Contemporary & Modern Art by Important Artists

            PETER SCHUYFF

Schuyff was born in 1958 in Baam, Holland. In 1967 he moved with his family to Vancouver, Canada, where his father was a professor of economics at Simon Fraser University. His mother is an artist. Growing up amid the radicalism of the late '60s and early '70s, Schuyff was intrigued by his father's "hippie" colleagues. He also became infatuated with a number of art-world personalities, video artists, Andy Warhol, the New York School painters, especially Willem de Kooning. "I was very impressed that they could get away with doing such naughty work," he says. "It seemed so rich, so seductive, so profound."

Inspired by both the irreverence and the talent of these people, Schuyff decided after high school to enroll at the Vancouver School of Art. He studied there for a year and a half but found his fellow students, many of whom were performance artists, far more stimulating than his classes. After leaving school, he painted for a while in Vancouver and became friends with a Canadian painter, Michael Morris, who "taught me everything I know." Inevitably, Schuyff was drawn to New York.

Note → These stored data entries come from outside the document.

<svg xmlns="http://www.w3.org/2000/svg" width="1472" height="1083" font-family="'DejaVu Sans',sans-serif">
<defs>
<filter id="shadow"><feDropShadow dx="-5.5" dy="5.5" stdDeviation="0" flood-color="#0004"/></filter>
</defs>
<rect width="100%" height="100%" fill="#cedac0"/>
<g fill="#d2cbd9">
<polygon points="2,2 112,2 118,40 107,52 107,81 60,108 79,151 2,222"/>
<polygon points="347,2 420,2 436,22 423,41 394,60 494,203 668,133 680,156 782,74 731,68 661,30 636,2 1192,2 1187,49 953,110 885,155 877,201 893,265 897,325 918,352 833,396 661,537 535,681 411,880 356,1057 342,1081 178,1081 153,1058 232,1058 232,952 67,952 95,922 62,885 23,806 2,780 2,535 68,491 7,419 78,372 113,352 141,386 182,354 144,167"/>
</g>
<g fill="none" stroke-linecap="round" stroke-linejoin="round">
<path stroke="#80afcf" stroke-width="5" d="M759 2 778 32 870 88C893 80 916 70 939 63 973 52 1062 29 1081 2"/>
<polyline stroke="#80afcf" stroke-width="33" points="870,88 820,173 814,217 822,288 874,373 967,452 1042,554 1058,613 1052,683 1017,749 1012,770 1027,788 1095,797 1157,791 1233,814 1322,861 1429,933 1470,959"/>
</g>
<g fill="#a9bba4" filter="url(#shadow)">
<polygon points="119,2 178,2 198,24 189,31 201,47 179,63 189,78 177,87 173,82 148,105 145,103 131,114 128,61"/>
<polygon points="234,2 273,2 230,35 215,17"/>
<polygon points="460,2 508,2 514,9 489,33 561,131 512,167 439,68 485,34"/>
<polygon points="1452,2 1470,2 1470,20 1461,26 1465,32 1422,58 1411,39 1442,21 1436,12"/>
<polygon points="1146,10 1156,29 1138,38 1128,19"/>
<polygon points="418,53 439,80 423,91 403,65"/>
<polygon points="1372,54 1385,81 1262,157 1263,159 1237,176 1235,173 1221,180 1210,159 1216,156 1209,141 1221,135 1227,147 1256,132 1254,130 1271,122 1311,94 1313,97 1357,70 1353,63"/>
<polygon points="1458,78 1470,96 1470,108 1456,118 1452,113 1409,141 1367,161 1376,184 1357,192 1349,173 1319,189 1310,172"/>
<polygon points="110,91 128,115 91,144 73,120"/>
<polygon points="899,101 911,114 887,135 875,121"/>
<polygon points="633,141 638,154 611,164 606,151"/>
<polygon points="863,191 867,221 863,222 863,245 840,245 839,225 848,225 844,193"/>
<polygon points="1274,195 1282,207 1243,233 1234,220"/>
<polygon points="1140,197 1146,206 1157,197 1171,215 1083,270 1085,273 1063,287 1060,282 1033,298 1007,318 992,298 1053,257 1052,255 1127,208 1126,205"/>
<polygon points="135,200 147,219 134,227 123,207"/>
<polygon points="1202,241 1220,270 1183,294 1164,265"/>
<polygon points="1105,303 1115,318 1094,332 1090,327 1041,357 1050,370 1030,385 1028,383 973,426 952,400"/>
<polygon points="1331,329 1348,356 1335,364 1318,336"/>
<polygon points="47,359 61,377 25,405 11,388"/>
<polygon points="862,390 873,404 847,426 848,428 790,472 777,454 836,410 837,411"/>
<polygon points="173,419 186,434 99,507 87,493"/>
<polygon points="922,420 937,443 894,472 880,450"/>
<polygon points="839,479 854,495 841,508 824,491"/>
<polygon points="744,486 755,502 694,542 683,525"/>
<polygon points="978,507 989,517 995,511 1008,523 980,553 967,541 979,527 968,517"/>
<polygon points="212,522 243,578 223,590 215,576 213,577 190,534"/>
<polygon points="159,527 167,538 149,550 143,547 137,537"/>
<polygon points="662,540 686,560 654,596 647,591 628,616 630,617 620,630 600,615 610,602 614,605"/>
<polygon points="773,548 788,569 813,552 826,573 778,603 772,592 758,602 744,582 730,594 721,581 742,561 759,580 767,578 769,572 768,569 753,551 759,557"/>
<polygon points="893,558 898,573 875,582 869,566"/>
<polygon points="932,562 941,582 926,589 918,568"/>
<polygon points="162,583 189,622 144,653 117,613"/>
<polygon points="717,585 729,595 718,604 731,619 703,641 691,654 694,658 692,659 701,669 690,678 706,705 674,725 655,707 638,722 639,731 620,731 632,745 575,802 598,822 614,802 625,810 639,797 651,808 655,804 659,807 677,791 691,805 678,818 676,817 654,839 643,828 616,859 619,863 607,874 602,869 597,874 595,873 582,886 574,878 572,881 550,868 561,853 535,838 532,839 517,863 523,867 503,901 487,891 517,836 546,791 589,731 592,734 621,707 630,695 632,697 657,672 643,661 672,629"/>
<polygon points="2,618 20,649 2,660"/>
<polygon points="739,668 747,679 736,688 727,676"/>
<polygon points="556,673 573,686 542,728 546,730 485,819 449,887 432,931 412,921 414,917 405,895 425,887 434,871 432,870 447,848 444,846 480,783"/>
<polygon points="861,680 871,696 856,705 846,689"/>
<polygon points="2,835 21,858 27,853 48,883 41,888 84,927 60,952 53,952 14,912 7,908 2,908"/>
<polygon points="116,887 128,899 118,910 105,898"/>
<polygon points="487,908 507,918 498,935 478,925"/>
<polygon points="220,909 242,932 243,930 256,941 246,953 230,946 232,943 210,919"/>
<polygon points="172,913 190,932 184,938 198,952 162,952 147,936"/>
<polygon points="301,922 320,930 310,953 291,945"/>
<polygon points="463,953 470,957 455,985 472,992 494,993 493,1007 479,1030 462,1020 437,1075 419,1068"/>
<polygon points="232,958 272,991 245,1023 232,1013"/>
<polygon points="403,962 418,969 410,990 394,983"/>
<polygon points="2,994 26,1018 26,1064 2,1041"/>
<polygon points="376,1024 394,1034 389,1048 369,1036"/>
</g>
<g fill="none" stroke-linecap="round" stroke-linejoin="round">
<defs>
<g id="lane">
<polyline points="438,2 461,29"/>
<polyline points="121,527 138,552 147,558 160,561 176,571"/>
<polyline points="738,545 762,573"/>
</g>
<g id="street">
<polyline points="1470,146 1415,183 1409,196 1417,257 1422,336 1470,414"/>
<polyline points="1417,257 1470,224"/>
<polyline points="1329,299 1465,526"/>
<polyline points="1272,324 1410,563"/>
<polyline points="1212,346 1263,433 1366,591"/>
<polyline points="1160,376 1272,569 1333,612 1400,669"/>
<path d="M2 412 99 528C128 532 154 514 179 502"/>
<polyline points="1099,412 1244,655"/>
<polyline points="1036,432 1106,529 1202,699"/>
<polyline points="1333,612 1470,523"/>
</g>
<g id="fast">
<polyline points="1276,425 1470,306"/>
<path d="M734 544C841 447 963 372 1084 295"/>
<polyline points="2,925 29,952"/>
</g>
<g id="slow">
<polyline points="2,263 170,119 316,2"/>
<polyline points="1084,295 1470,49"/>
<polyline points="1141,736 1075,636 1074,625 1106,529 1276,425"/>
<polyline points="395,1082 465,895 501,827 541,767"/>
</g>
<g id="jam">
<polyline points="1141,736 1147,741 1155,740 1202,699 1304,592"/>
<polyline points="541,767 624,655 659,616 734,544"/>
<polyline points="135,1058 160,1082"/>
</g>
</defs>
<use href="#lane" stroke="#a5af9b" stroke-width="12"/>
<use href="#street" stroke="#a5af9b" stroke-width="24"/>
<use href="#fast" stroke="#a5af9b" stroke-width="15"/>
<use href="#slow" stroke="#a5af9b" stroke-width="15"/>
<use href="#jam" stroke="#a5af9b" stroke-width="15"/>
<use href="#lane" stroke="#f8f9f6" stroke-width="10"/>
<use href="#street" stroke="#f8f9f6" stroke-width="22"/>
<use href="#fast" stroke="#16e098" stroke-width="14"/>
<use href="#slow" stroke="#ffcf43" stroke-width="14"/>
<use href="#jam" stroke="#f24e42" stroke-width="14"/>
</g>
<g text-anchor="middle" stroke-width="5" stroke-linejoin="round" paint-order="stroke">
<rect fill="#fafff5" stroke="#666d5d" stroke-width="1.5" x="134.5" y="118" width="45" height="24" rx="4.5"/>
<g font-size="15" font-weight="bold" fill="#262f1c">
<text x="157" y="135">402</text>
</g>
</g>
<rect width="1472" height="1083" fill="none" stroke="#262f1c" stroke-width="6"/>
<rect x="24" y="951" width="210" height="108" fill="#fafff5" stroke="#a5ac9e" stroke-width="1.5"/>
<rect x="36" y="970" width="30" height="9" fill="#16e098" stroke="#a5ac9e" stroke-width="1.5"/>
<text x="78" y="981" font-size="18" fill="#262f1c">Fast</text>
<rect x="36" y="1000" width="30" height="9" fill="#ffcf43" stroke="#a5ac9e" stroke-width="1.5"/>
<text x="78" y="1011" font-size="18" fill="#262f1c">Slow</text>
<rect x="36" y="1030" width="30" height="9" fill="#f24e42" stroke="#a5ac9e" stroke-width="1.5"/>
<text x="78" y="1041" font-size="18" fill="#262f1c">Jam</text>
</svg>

In 1981 he settled in the East Village. It's hard to imagine a painter of such elegant canvases having roots in that scruffy environment. Early in his career, Schuyff did traditional work while being inspired by nontraditional art. Now, he says, he's going the other way: "I start off a painting very simply with an idea of the structure, and from that a kind of obsessiveness develops that renders spirituality almost inevitable, and the work takes on a life of its own. But Schuyff lived and showed his work there, experiencing what he calls the "archetypal artist's first years and living in so small a space that I had to roll up my canvases to make them fit." Now, nineteen years later, Schuyff's biomorphic forms and vibrantly colored, light-filled grids and template patterns have firmly established his reputation.

Schuyff's favorite terms to describe himself are "irreverent," "obsessive, " and "spiritual. " By irreverence, he means his confidence in what he is doing, his casual acceptance of an abstract vocabulary. The obsessiveness is in his technique. And through this process, his work becomes imbued with a kind of spirituality an apparition seems to build up within the layers of paint, and the light emanating from the canvas is, perhaps, a hint of its presence. .

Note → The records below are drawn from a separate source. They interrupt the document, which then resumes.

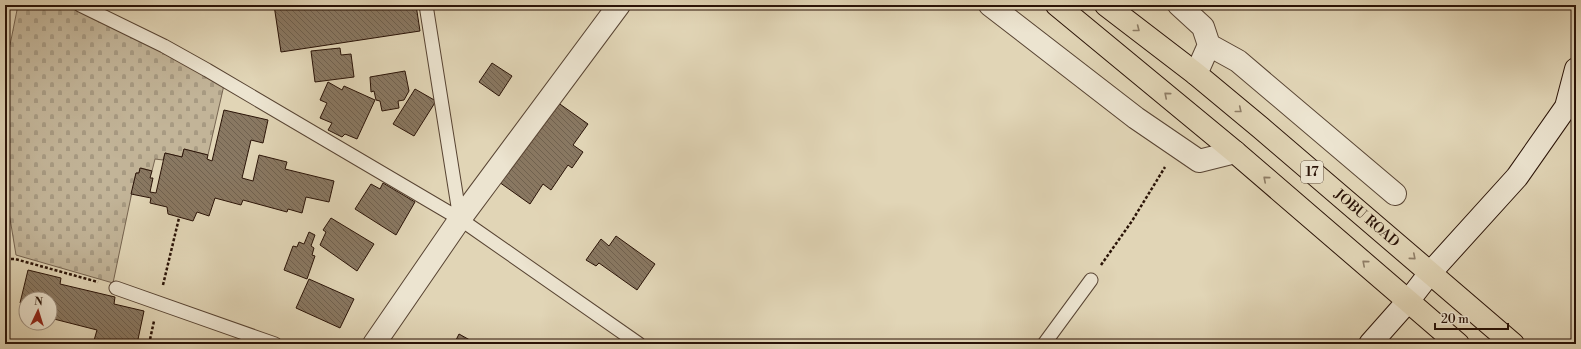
<svg xmlns="http://www.w3.org/2000/svg" width="1581" height="349" font-family="'Libre Bodoni',serif">
	<defs>
		<pattern id="cemetery-stones" width="16" height="16" patternUnits="userSpaceOnUse"><rect width="16" height="16" fill="#c2b498"/><path d="M2 7V4a2 2 0 0 1 4 0v3zM10 15v-3a2 2 0 0 1 4 0v3z" fill="#a79a82"/></pattern>
		<pattern id="building-back-hatch" width="6" height="6" patternUnits="userSpaceOnUse"><rect width="6" height="6" fill="#897862"/><path d="M-1 5l2 2M0 0l6 6M5-1l2 2" fill="none" stroke="#70614f"/></pattern>
	</defs>
	<rect width="100%" height="100%" fill="#e1d5b6"/>
	<filter id="stains"><feTurbulence type="fractalNoise" baseFrequency=".005" numOctaves="4"/><feColorMatrix values="0 0 0 0 .2 0 0 0 0 .09 0 0 0 0 .02 0 0 0 .5 -.17"/></filter>
	<radialGradient id="worn" r=".72"><stop offset=".6" stop-color="#630" stop-opacity="0"/><stop offset="1" stop-color="#630" stop-opacity=".3"/></radialGradient>
	<!-- cemetery -->
	<path fill="url(#cemetery-stones)" stroke="#766450" d="M18 5H66L150 46 224 85 208 155 184 149 182 157 165 153 163 160 155 159 152 171 141 168 139 173H136L113 283 16 255 5 188V46L10 45Z"/>
	<!-- building -->
	<path fill="url(#building-back-hatch)" stroke="#2a1307" d="M274 5H416L420 31 281 52Z
		M340 48 341 55 351 54 354 77 315 82 311 51Z
		M492 63 512 76 499 96 479 82Z
		M405 71 409 91 404 100 398 101 399 108 382 111 380 101 376 100 374 91 371 92 370 77Z
		M328 82 342 90 344 86 375 100 357 139 345 134 342 137 328 130 332 123 320 118 327 103 320 100Z
		M415 89 436 101 414 136 393 124Z
		M557 102 588 124 573 145 583 152 572 168 568 165 551 190 543 184 530 204 499 182Z
		M224 110 268 120 263 143 251 140 242 178 253 181 259 155 287 162 285 169 334 181 329 202 306 197 302 213 288 209 287 212 243 200 241 205 215 198 209 216 197 212 193 221 168 214 167 207 150 203 151 198 131 194 136 173H139L140 168 152 171 150 178H153L150 192 156 193 165 153 182 157 184 149 208 155 207 159 212 161Z
		M383 183 415 202 396 235 355 209 371 184 380 189Z
		M331 218 374 244 357 271 320 245 326 232 323 230Z
		M309 232 315 235 311 246 314 248 312 255 315 256 307 279 284 270 293 246 297 247 299 242 304 244Z
		M616 236 655 264 637 290 599 263 596 266 586 260 601 239 609 246Z
		M28 270 61 278 60 284 115 297 114 304 144 311 137 344H93L97 330 50 318V299H26V304L20 303Z
		M309 279 354 299 340 328 296 308Z
		M459 334 477 344H454Z"/>
	<g fill="none" stroke-linecap="round" stroke-linejoin="round">
		<!-- lane casing -->
		<g stroke="#584433" stroke-width="15">
			<path id="lane" d="M80 5 164 46 207 70 460 219 639 344
				M426 5 460 219
				M116 288 275 344
				M1044 344 1091 280"/>
		</g>
		<!-- street casing -->
		<g stroke="#584433" stroke-width="24">
			<path id="street" d="M990 5 1136 118 1199 161 1235 152
				M1179 5 1203 27 1209 45 1196 74
				M1209 45 1238 61 1395 194
				M374 344 460 219 619 5"/>
		</g>
		<!-- secondary casing -->
		<g stroke="#2a1307" stroke-width="24">
			<path id="secondary" d="M1370 344 1409 300 1430 273 1517 177 1566 107 1576 69"/>
		</g>
		<!-- highway casing -->
		<g stroke="#2a1307" stroke-width="24">
			<g id="highway">
				<path d="M1057 5 1235 152 1458 344"/>
				<path id="s1" d="M1106 5 1196 74 1261 128 1513 344"/>
			</g>
		</g>
		<!-- path -->
		<path stroke="#2a1307" stroke-width="2.5" stroke-dasharray="3 2" stroke-linecap="butt" d="M6 259H15L98 282
			M1101 265 1132 221 1165 167
			M163 285 179 218
			M149 344 154 321"/>
		<!-- lane -->
		<use href="#lane" stroke="#ece4d0" stroke-width="13"/>
		<!-- street -->
		<use href="#street" stroke="#ece4d0" stroke-width="22"/>
		<!-- secondary -->
		<use href="#secondary" stroke="#ece4d0" stroke-width="22"/>
		<!-- highway -->
		<use href="#highway" stroke="#e1d5b6" stroke-width="22"/>
	</g>
	<!-- one-way arrows -->
	<defs><path id="oneway-chevron" d="M-2-3.5L2.5 0L-2 3.5" fill="none" stroke-width="1.6" stroke-linecap="round" stroke-linejoin="round"/></defs>
	<g stroke="#8f7e67">
		<use href="#oneway-chevron" transform="translate(1137 29) rotate(38)"/>
		<use href="#oneway-chevron" transform="translate(1167 95) rotate(-140)"/>
		<use href="#oneway-chevron" transform="translate(1239 110) rotate(39)"/>
		<use href="#oneway-chevron" transform="translate(1266 179) rotate(-139)"/>
		<use href="#oneway-chevron" transform="translate(1413 257) rotate(41)"/>
		<use href="#oneway-chevron" transform="translate(1365 263) rotate(-139)"/>
	</g>
	<g text-anchor="middle" dominant-baseline="central" stroke-width="3" stroke-linejoin="round" paint-order="stroke">
		<!-- shield labels -->
		<rect fill="#ece4d0" stroke="#645243" stroke-width="1" x="1301" y="161" width="22" height="22" rx="3"/>
		<g font-size="13" font-weight="bold" fill="#2a1307">
			<text x="1312" y="172">17</text>
		</g>
		<!-- street labels -->
		<g font-size="14" fill="#2a1307" stroke="#ece4d0">
			<text stroke="none"><textPath href="#s1" startOffset="337">JOBU ROAD</textPath></text>
		</g>
	</g>
	<!-- margin -->
	<rect width="1581" height="349" fill="none" stroke="#e1d5b6" stroke-width="20"/>
	<rect x="6" y="6" width="1569" height="337" fill="none" stroke="#2a1307" stroke-width="2"/>
	<rect x="10" y="10" width="1561" height="329" fill="none" stroke="#2a1307"/>
	<!-- north arrow -->
	<g transform="translate(38 311) rotate(4)"><circle r="19" fill="#ece4d0" stroke="#9e9080"/>
	<path d="M0-3L7 15L0 10L-7 15Z" fill="#8f2418"/>
	<text y="-6" font-size="11" font-weight="bold" text-anchor="middle" fill="#2a1307">N</text>
	</g>
	<!-- scale -->
	<path d="M1435 323v6h73v-6" fill="none" stroke="#2a1307" stroke-width="2"/>
	<text x="1441" y="323" font-size="12" fill="#2a1307" stroke="#ece4d0" stroke-width="3" paint-order="stroke">20 m</text>
	<rect width="100%" height="100%" filter="url(#stains)"/>
	<rect width="100%" height="100%" fill="url(#worn)"/>
</svg>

The paintings at Schuyff's first New York show, in 1982, were filled with lively biomorphic forms. Two years later, he began painting one patterned surface over another, and then began to add semi translucent white grids to the two layers, further confusing the relationship between the patterns. Slightly claustrophobic, these paintings have been described as padded cells, albeit ones through which light mysteriously penetrates.

When making a painting, Schuyff usually begins by using a previous work as inspiration. He applies layers and layers of translucent paint--often as many as fifty to each canvas. It's a laborious technique, but "I feel increasingly gratified as the process continues and ultimately gratified when it is finished," Schuyff says, though he admits to other emotions as well, including anxiety, never certain what the outcome will be. This arduous layering enables him to represent a luminous quality of light. "There are at least a dozen different ways to represent light or darkness, and I use them all," he says. "The picture finally develops a patina that describes a kind of spiritual sensation."

Each canvas takes three to four weeks to finish, and half the time Schuyff is not satisfied with the product and has to start over again. When that happens, he paints over the original canvas, and in so doing, strengthens the patina. "The visceral qualities become stronger if there are some ghosts underneath," he says.